As was acknowledged by the noble and learned Baroness and by the noble Lord, Lord Bach, we debated an element of trafficking last week when the Government accepted, in principle, much of what the noble and learned Baroness proposed in her amendment. We have agreed to return at Third Reading with amendments dealing with advice for victims of trafficking and we will certainly consider the points raised in this debate about including immigration advice with that. I think I indicated last week to the noble and learned Baroness that there will be engagement between her and officials in the Ministry of Justice.
In general, we believe that many immigration cases-I think my noble friend Lord Boswell touched on this-are relatively straightforward and individuals should be capable of dealing with their applications without the assistance of a lawyer. The issues raised are often not complex legal ones. I hear what the noble Lord, Lord Bach, said in reference to that. I do not have before me the details of that or whether it might fall into one of the exceptions that would be within scope. Often they are about whether the facts of a particular case meet the Immigration Rules.

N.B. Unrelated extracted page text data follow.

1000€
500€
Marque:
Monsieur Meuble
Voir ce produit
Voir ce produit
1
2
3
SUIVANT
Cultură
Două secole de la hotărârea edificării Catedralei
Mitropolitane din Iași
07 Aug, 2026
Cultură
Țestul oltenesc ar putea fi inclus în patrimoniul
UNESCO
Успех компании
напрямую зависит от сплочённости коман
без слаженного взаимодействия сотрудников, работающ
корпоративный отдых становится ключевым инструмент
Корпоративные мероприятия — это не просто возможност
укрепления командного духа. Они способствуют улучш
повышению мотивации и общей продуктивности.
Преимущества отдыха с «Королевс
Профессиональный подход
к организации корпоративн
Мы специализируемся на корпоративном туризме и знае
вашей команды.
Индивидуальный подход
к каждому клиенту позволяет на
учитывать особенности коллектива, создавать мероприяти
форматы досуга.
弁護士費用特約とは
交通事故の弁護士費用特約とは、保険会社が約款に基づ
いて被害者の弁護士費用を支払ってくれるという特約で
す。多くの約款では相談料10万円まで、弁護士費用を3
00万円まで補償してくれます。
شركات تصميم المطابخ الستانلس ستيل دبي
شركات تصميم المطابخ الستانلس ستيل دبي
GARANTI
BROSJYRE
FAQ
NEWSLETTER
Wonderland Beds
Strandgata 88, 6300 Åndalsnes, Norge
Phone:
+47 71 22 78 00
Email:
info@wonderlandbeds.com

We have a tribunals system in this country where appeals are heard and interpreters are provided as necessary. Sharing some of the initial comments of the noble Lord, Lord Borrie, I hope that we have not lost sight of the original point of tribunals which was precisely to allow the resolution of disputes by individuals without the need for complex and expensive legal advice. Indeed, when the noble Lord, Lord Bach, was making his case, I had a similar thought to the one that the noble Lord, Lord Borrie, expressed that perhaps one answer to this would be to simplify the legislation. However, as he rightly points out, that is not on offer today and I cannot make any commitment on that. I think that the noble and learned Lord, Lord Woolf, said something very similar. It is something on which we, in Government, would do well to reflect. I am sure that many areas of administrative law-not just immigration-have grown in complexity over the years, as one layer of legislation has been laid on another.

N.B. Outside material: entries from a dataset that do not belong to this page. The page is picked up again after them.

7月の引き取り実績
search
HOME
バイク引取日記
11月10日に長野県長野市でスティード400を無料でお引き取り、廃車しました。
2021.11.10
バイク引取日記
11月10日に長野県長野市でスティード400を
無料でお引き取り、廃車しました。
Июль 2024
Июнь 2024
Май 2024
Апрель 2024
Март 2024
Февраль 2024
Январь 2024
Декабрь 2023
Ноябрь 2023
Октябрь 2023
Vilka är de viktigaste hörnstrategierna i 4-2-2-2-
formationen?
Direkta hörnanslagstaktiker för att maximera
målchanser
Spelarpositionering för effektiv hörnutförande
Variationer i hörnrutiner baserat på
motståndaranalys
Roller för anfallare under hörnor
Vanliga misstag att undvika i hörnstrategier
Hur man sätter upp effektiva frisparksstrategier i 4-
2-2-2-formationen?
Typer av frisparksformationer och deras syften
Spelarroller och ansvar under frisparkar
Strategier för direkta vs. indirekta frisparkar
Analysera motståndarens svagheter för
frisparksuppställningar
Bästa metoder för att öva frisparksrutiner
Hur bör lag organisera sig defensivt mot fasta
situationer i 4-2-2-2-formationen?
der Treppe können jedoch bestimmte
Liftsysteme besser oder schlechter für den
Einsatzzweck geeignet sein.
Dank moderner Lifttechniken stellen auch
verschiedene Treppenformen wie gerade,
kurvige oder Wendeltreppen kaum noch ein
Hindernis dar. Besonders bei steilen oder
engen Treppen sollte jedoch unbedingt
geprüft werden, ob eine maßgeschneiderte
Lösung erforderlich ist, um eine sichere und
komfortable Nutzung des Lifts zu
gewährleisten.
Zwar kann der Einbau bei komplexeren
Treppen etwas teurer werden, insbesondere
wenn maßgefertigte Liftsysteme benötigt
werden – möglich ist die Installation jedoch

I, too, agree that coming to or staying in the United Kingdom is of vital interest to those concerned, but practical, general advice and guidance can be available to help them. As we have already indicated, the Chancellor of the Exchequer will include details of substantial new funding for the advice sector when he announces the Budget. At a time of austerity, specialist legal advice on top of that is simply not justified. My noble friends Lord Newton and Lord Avebury spoke about the position of the citizens advice bureaux and the stringent regulations that were brought in by the previous Government. It is my understanding that the citizens advice bureaux can give immigration advice to level 1, which is low-level advice and assistance. Similarly, we will work with the Office of the Immigration Services Commissioner with a view to seeing whether we can exempt local authorities from regulation so that they can offer low-level advice and assistance as well.